- **Study text**
-- Opening Marker --

The angiotensin II receptor antagonist telmisartan promotes renal recovery after ischemia-reperfusion injury by reprogramming fatty acid metabolism.

Abstract

Current clinical guidelines recommend withholding renin-angiotensin-aldosterone system (RAAS) inhibitors during acute kidney injury (AKI) due to concerns over impaired glomerular perfusion. However, their potential to mitigate post-AKI inflammation and fibrosis remains unexplored. We hypothesized that telmisartan, an angiotensin II receptor blocker (ARB) with reported peroxisome proliferator-activated receptor gamma (PPAR-γ) activity, would enhance recovery from ischemic AKI. Male Wistar rats were subjected to unilateral nephrectomy and 45-min ischemia in the contralateral kidney, or sham surgery. Animals were randomized to receive telmisartan (3 mg/kg/day) or placebo for 10 days, starting 1 wk before injury. Telmisartan treatment significantly accelerated the recovery of renal function and attenuated tubular necrosis, inflammation, and the expression of injury biomarkers. At the whole kidney tissue level at 72 h postischemia-reperfusion injury (IRI), bulk RNA-sequencing compared with healthy control mice without IRI revealed apparent broad metabolic dysfunction, with suppression of fatty acid oxidation and mitochondrial pathways, which may reflect both injury-driven changes in cellular composition and transcriptional regulation within surviving cells. These transcriptomic findings 72 h after IRI were significantly blunted or even abolished by telmisartan. These treatment effects did not show evidence of direct PPAR-γ pathway activation. This study suggests that the metabolic modulatory effects of certain angiotensin II receptor blockers may provide therapeutic benefit during the recovery phase of AKI, independent of direct PPAR-γ signaling.RAAS inhibitors are routinely withheld during acute kidney injury (AKI) because of concerns about impaired renal perfusion. Contrary to this dogma, we show that telmisartan enhances renal recovery following ischemia-reperfusion injury. Transcriptomic analyses reveal that telmisartan restores fatty acid oxidation and mitochondrial-peroxisomal lipid metabolism, key pathways suppressed in AKI. These findings suggest that selected RAAS inhibitors may actively promote post-AKI metabolic recovery rather than merely pose hemodynamic risk.

-- Closing Marker --

- **Supplied information**
-- Opening Marker --

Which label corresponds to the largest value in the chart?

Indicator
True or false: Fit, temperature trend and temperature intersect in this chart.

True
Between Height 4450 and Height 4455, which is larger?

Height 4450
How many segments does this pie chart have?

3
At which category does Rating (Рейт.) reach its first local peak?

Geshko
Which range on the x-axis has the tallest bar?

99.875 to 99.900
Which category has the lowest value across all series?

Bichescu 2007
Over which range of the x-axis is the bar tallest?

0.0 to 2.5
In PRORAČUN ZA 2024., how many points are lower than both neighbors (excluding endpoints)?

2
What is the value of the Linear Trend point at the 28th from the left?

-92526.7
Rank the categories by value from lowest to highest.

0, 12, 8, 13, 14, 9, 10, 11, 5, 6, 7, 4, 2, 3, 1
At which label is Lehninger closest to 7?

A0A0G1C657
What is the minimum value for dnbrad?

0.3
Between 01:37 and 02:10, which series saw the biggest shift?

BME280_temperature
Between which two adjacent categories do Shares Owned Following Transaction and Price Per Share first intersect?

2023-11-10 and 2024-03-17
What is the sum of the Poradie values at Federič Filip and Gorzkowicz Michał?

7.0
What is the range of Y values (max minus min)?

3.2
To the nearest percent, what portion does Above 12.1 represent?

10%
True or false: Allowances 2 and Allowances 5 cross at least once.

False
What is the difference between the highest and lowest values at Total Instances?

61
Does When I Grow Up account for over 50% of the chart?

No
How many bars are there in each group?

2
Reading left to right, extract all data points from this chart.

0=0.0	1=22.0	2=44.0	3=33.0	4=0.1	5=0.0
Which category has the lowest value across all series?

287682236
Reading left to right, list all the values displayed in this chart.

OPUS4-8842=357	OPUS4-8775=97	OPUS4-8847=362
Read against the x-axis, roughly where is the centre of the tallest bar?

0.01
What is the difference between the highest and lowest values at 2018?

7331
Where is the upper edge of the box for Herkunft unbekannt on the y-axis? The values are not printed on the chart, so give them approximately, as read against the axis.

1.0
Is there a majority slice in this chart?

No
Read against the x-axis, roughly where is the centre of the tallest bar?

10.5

-- Closing Marker --

- **What is required**
List every abbreviation that the telmisartan abstract above introduces in parentheses.

- **Task response**
RAAS, AKI, ARB, PPAR-γ, IRI